(Selected text):
■ ■ ■ ■

Re: [PATCH 1/3] SUNRPC: Don't hold the transport lock across socket copy operations

[Date Prev][Date Next][Thread Prev][Thread Next][Date Index][Thread Index]

 



On Wed, 2017-08-16 at 11:45 -0400, Anna Schumaker wrote:
> Hi Trond,
> 
> On 08/14/2017 03:16 PM, Trond Myklebust wrote:
> > Instead add a mechanism to ensure that the request doesn't
> > disappear
> > from underneath us while copying from the socket. We do this by
> > preventing xprt_release() from freeing the XDR buffers until the
> > flag RPC_TASK_MSG_RECV has been cleared from the request.
> > 
> > Signed-off-by: Trond Myklebust <trond.myklebust@xxxxxxxxxxxxxxx>
> 
> I see the following kernel crash after applying this patch and
> running xfstests generic/089:
> 
> [   25.408414] BUG: unable to handle kernel NULL pointer dereference
> at 0000000000000030
> [   25.409253] IP: xprt_pin_rqst+0x23/0x30 [sunrpc]
> [   25.409728] PGD 32ef2067 
> [   25.409729] P4D 32ef2067 
> [   25.410003] PUD 32ed0067 
> [   25.410276] PMD 0 
> [   25.410561] 
> [   25.410935] Oops: 0002 [#1] PREEMPT SMP
> [   25.411326] Modules linked in: rpcsec_gss_krb5 nfsv4 nfs fscache
> rpcrdma cfg80211 rfkill crct10dif_pclmul crc32_pclmul ghash_
> clmulni_intel pcbc joydev vmwgfx mousedev ppdev snd_hda_codec_generic
> aesni_intel drm_kms_helper aes_x86_64 crypto_simd snd_hda_
> intel cryptd evdev glue_helper input_leds led_class snd_hda_codec
> psmouse mac_hid pcspkr snd_hwdep syscopyarea snd_hda_core sysf
> illrect sysimgblt fb_sys_fops snd_pcm ttm snd_timer parport_pc drm
> pvpanic parport snd intel_agp soundcore intel_gtt i2c_piix4 b
> utton sch_fq_codel nfsd auth_rpcgss oid_registry nfs_acl lockd grace
> sunrpc ip_tables x_tables ata_generic pata_acpi serio_raw a
> tkbd libps2 ata_piix i8042 serio floppy libata scsi_mod uhci_hcd
> ehci_pci ehci_hcd usbcore usb_common virtio_balloon xfs libcrc3
> 2c crc32c_generic crc32c_intel virtio_net
> [   25.418332]  virtio_pci virtio_blk virtio_ring virtio
> [   25.418853] CPU: 1 PID: 84 Comm: kworker/1:1H Not tainted 4.13.0-
> rc5-ANNA+ #4039
> [   25.419603] Hardware name: Bochs Bochs, BIOS Bochs 01/01/2011
> [   25.420166] Workqueue: xprtiod xs_tcp_data_receive_workfn [sunrpc]
> [   25.420796] task: ffff88003c645880 task.stack: ffffc9000054c000
> [   25.421702] RIP: 0010:xprt_pin_rqst+0x23/0x30 [sunrpc]
> [   25.422507] RSP: 0018:ffffc9000054fd08 EFLAGS: 00010282
> [   25.423327] RAX: 0000000000000000 RBX: 00000000000000cc RCX:
> 0000000000001000
> [   25.424340] RDX: 0000000000000001 RSI: 0000100000000000 RDI:
> ffff880037bcfc00
> [   25.425338] RBP: ffffc9000054fd08 R08: ffff880038778568 R09:
> ffff88003fc18780
> [   25.426329] R10: ffff88003dbe7300 R11: 0000000000000000 R12:
> ffff880038778438
> [   25.427324] R13: ffff880038778000 R14: ffffffffa02ba1bb R15:
> ffff880037bcfc00
> [   25.428316] FS:  0000000000000000(0000) GS:ffff88003fd00000(0000)

■ ■ ■ ■

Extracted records
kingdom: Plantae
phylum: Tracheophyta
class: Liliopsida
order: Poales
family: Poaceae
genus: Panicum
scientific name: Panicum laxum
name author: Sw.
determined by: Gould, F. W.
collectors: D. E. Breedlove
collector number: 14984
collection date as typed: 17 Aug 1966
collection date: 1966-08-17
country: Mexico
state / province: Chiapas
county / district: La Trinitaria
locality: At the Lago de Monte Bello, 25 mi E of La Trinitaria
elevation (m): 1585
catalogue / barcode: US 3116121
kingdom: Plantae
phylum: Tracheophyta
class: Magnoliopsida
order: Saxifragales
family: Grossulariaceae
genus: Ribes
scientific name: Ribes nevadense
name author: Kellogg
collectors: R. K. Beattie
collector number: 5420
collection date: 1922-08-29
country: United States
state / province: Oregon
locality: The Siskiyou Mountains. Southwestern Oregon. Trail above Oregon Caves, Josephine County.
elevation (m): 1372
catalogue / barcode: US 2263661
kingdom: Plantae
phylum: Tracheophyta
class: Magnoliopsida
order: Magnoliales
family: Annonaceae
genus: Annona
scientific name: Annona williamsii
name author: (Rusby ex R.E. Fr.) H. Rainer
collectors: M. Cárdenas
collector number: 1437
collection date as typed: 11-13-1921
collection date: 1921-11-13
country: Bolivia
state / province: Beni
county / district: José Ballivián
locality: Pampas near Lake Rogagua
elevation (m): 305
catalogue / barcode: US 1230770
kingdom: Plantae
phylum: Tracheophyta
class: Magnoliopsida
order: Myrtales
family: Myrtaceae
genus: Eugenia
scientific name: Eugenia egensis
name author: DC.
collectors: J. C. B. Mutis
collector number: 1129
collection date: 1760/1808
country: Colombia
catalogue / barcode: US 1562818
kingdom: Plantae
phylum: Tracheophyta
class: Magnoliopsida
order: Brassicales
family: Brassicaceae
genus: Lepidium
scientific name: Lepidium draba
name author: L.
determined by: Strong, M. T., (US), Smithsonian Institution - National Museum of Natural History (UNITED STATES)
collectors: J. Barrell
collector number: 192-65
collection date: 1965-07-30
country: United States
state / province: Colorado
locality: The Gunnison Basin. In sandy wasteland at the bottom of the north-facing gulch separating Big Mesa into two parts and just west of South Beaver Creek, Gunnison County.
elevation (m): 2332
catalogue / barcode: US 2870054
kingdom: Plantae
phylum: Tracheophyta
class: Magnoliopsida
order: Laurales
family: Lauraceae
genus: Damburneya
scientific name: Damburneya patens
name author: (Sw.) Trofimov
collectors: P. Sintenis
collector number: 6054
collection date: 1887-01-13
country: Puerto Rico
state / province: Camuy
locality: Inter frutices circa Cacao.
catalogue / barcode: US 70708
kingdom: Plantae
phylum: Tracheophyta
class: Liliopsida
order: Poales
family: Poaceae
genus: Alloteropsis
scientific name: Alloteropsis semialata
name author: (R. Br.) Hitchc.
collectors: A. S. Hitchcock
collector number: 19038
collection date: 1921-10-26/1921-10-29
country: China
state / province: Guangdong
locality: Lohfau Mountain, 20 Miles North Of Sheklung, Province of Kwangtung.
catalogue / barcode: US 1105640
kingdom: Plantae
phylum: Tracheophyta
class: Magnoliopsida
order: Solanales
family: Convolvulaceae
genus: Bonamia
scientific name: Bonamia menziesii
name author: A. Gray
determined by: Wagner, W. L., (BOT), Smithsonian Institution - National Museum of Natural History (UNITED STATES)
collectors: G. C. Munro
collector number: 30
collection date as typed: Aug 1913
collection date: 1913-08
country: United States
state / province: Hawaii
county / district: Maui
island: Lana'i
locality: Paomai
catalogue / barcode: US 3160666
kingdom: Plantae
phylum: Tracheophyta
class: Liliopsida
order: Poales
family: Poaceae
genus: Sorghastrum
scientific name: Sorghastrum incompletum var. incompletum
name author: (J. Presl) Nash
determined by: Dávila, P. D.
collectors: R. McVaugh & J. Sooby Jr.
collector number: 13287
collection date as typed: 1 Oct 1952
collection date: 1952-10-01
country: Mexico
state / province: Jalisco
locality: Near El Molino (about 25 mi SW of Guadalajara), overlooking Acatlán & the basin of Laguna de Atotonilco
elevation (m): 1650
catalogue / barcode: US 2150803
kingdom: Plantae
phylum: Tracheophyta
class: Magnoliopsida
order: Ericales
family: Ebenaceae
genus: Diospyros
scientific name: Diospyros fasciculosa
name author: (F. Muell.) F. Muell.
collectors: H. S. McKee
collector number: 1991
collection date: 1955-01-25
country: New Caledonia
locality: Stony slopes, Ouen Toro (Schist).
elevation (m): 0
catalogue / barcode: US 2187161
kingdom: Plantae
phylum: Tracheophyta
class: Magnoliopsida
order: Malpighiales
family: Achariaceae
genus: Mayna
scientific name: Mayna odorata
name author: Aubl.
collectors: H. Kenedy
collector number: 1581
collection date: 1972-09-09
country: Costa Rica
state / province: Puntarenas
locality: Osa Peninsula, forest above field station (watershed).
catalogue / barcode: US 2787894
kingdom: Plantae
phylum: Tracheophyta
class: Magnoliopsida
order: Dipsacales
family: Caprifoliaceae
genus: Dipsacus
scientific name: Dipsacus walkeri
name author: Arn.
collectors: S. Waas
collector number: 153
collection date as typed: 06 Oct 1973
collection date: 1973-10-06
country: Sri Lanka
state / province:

■ ■ ■ ■

(Task description): From the mailing-list message, quote the passage that begins with the words "On Wed, 2017-08-16" and ends with "from the request.".

(Answer to this problem):
On Wed, 2017-08-16 at 11:45 -0400, Anna Schumaker wrote:
> Hi Trond,
> 
> On 08/14/2017 03:16 PM, Trond Myklebust wrote:
> > Instead add a mechanism to ensure that the request doesn't
> > disappear
> > from underneath us while copying from the socket. We do this by
> > preventing xprt_release() from freeing the XDR buffers until the
> > flag RPC_TASK_MSG_RECV has been cleared from the request.